Session 1: Prof Rizwan Qaiser
The second day of workshop started with the insightful lecture by the Head of Department of History and Culture, Jamia Millia Islamia, Prof. Rizwan Qaiser on Historical Research. Talking about the basics of History, he described it as a study of society which is an ever expanding discipline. He enlightened the participants on how ‘History’ differs from ‘story’ on the basis of facts using E.H.Carr’s work What is History. Prof. Qaiser emphasized that the job of a historian is not mere citing facts but that one’s interpretation plays an important role too. Citing different examples, he pictured how a single incident or development can have various interpretations depending upon the orientation, intellectual training and ideology of a historian.

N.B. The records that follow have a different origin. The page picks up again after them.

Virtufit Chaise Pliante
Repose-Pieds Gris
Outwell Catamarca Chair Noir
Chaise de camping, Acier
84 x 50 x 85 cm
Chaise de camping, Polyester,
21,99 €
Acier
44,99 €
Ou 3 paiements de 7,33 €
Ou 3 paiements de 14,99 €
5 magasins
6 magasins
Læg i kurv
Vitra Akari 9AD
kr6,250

Highlighting the current political scenario, he said the change of any regime affects history writing unlike subjects such as Sociology, Chemistry etc. that remain indifferent to any political change. According to him history had forever been a site for contest and struggle for the elites and power-mongers. He cited the example of government’s recent decision to change the name of Aurangzeb Road in New Delhi to Dr A P J Abdul Kalam Road. He also argued that the Mughal Emperor Aurangzeb was not as communal as popularly perceived and said the Historians often tend to overlook major issues to support their perceived biasness. Taking help of his previous example of Aurangzeb, he mentions how history remembers the Mughul emperor’s decision to impose Jazia tax on Hindus but did not highlight that he simultaneously slapped taxes on Muslims as well.
Suggesting the researchers to be objective during their work, he asked them to desist from generalising based on their individual experience, which is a trap researchers often tend fall prey to and they must consider all aspects and facts before making any assumptions. An objective and biasfree mindset is the most favoured essentials for a historian and a researcher equally.

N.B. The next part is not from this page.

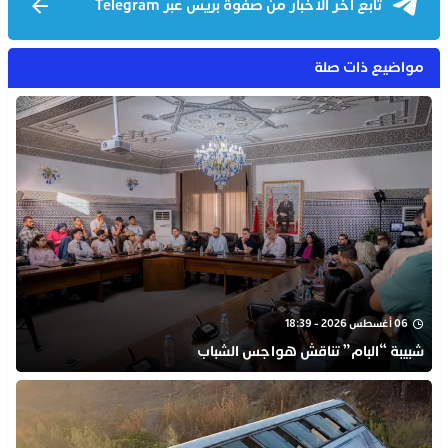
تابع آخر الأخبار من صفوة بريس عبر Telegram
مواضيع ذات صلة
06 أغسطس 2026 - 18:39
شبيبة “البام” تناقش هواجس الشباب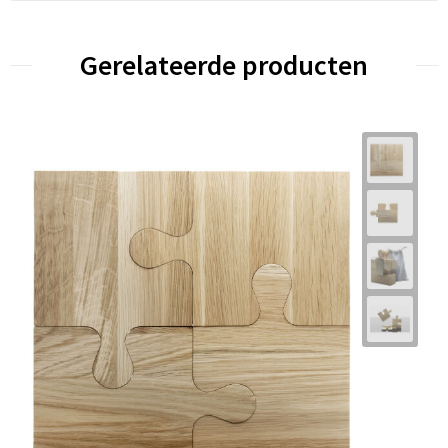
Gerelateerde producten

Session 2: Dr. Soumendra Patnaik
Emerging trends of Qualitative method for Social Sciences
Dr. Soumendra Patnaik delivered a very informative lecture on the topic ‘Emerging trends of Qualitative Method for Social Sciences’. He began with the argument that research is a process of self discovery. It is not something that can be pursued in physical spaces like library, but in a sphere actively and critically engaging with the self. Research answers the question of how to comprehend the phenomena of self and other. He emphasized on inter-disciplinarily of social sciences. Since knowledge is a unified field, one should not restrict to disciplinary cages but transform it.
Before discussing the emerging trends in qualitative methods, he explained a basic difference between techniques, methods and methodology. Out of the various traditions in qualitative research he focused on ethnography as a method. He argued that the nature and form of ethnography since the days of colonial ethnography has changed now. It has marked a transition from ethnography as a material or description of all aspects of life to ethnography as a powerful method. He differentiated it with field work method which is used as a synonym to ethnographic method. He cautioned participants that going to field should not be seen as ethnographic work. Fieldwork is predominantly based on survey method whereas ethnography is an indepth study of social phenomena from close proximity in its natural setting using participant observation. The central character of ethnographic method is that it relies on emic point of view.
He discussed several instances, studies and experiences to explain the operationalisation of ethnography and the challenges one may face. By way of conclusion he discussed the social location of researcher as one of the limitations of any ethnographic work. It is because of this limitation that the concept of ‘reflexivity’ becomes significant.
Session 3: Prof. Ilyas Husain
How to prepare a research proposal?
Prof. Iliyas Husain, Professor and Dean in the Faculty of Education, Jamia Millia lectured on ‘How to Prepare a Research Proposal’. He said for a quality research firstly one has to decide how to present the work. The first and foremost step in the presentation of the research work is identification of the problem using various sources. After that the topic should be evaluated by the researcher on the lines of duration, feasibility, availability of literature etc. Then comes the issue of title for the research. He said that the research problem needs to be introduced at this step. Objective of the study is very essential to be defined with precision and clarity. Literature review is one of the prominent sources of formulation of research problem. He gave emphasis on hypothesis of research proposal. To test the hypothesis one can use either qualitative or quantitative method and a mixture of both could also be used. If one is using quantitative method it is important to outline the research tools beforehand. He explained various research tools.
Session 4: Dr. Manoj K. Diwakar
Scale of Measurement & Introduction to SPSS
Dr. Manoj Kumar Diwaker, the Statistician in Centre for Culture, Media and Governance, Jamia Millia Islamia enlightened the participants with the role, usage and functionalities of the various digital softwares that assist researchers in giving a final shape to their work. He discussed the types of data. Keeping in mind that most of the participants are afresh to research methodology procedures, he familiarized the participants with the various softwares that are often used in research works like excel, SPSS, SAS etc. He however primarily concentrated in teaching the operations of SPSS which he believes is more user friendly in nature and delivers higher accuracy. He taught and showed the basic functionalities of the scaling software which included a training assignment. At the end he emphasized the importance of accurate measurement as the most fundamental aspect of any research.